Environmental pollution, such as air pollution, is a serious problem that is particularly acute in urban areas. Much of this pollution is produced by exhaust emissions from motor vehicles. NOx gases, which are present in automotive exhaust pollution, are known to cause various environmental problems such as smog and acid rain. The term NOx actually refers to several forms of nitrogen oxides such as NO (nitric oxide) and NO2 (nitrogen dioxide). Nitrogen oxide (NOx) contained in exhaust gas can directly effect the human body. NOx and its emission concentrations in various exhaust gases also contribute to the formation of “acid rain” and photochemical smog. Hence, it is necessary to remove NOx from exhaust gas.
Selective Catalytic Reduction (SCR) is a technique that is used to inject urea—often a liquid-reductant agent—into an exhaust stream of a diesel engine, which is then adsorbed onto the surface of a catalytic converter. In an SCR system, urea is used as a reductant that is converted to ammonia which reacts in the presence of a catalyst to convert NOx to nitrogen and water which is then expelled through a vehicle tailpipe. Precise ammonia and NOx measurements are required to develop and characterize optimal catalyst strategies in order to prevent excess ammonia emissions or un-reacted NOx emissions.

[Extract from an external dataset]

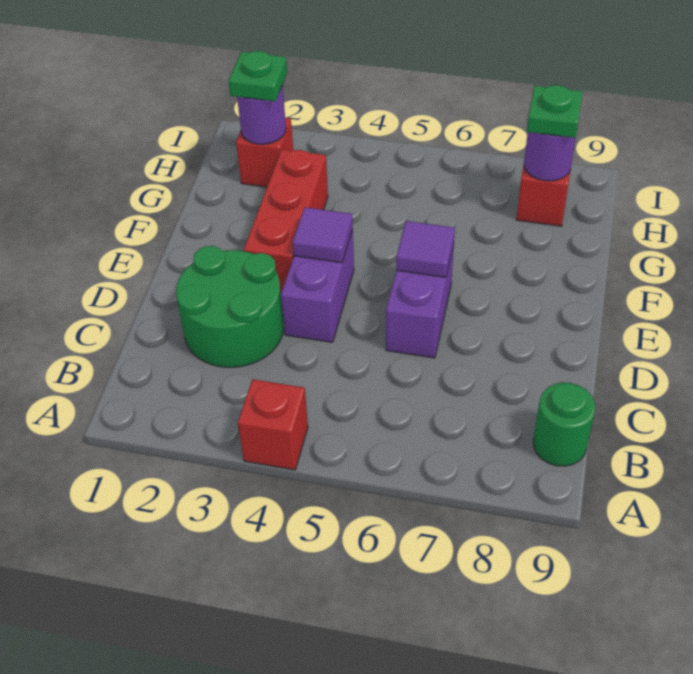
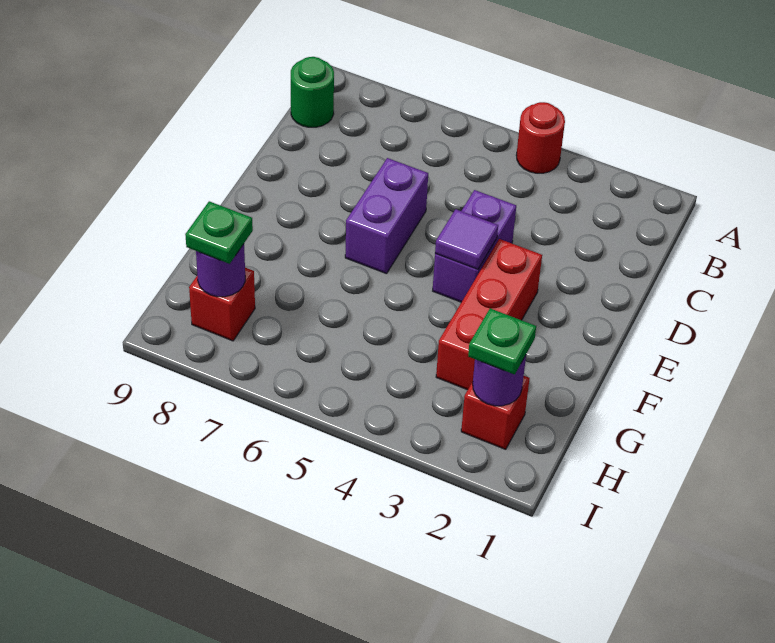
red 1x1 brick [238,379,308,470] -> red 1x1 round brick [516,102,565,173]
green 2x2 round brick [176,246,284,367] -> none
purple 1x1 tile [396,221,455,277] -> none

Note that the term “ammonia slip” refers to excessive ammonia emission which in practice may be caused by exhaust gas temperatures that are too cold for the SCR reaction to occur (such as during a cold start), or if the urea injection device feeds too much reductant into the exhaust gas stream for the amount of NOx produced by the engine combustion.

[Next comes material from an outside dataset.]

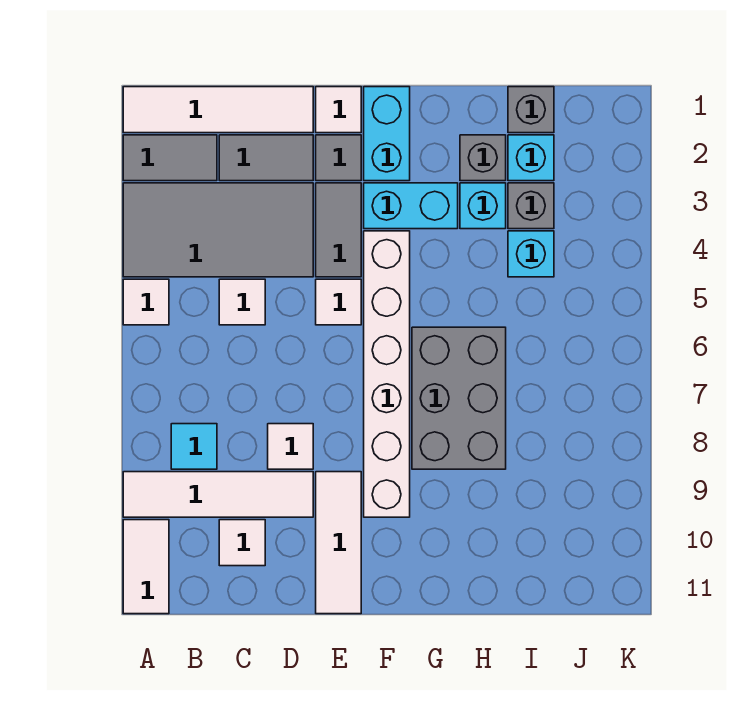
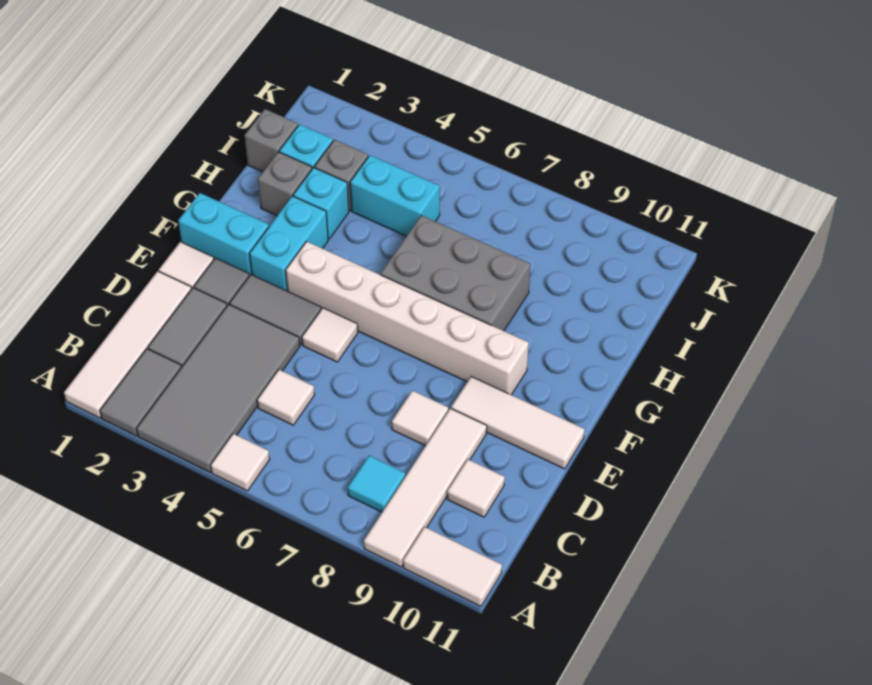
cyan 1x1 brick [508,231,554,277] -> cyan 1x2 brick [350,155,440,236]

A technology that can immediately control the NH3 feed rate according to the load change, fluctuation in NOx concentration, and so forth, is therefore needed in order to realize high-efficiency NOx removal without leaving un-reacted NH3. A measuring technology with a high-speed response capable of simultaneous and continuous measurement of NOx and NH3 would be indispensable. Sensors designed for NOx or NH3, however, are often significantly cross-sensitive to each other. Distinguishing these components is therefore critical to successfully controlling an SCR device. It is believed that the control of SCR devices would benefit from the simultaneous measurements of NOx and NH3.
One approach for the development of simultaneous NOx/NH3 sensor in exhaust gas involves the use of two identical sensors for measuring NOx and NH3 by splitting the exhaust path in two and running each path through a different catalyst prior to entry into the respective sensor. This technique is suitable for stationary power plant application but is very expensive to implement and takes up a great deal of space and is thus not suitable for automotive applications.
In an effort to address the foregoing difficulties, it is believed that two sensors with dissimilar sensitivities and cross sensitivities to NOx and NH3 can be combined and a decoupling observer algorithm applied for simultaneously measuring NOx and NH3 in diesel exhaust as described in greater detail herein.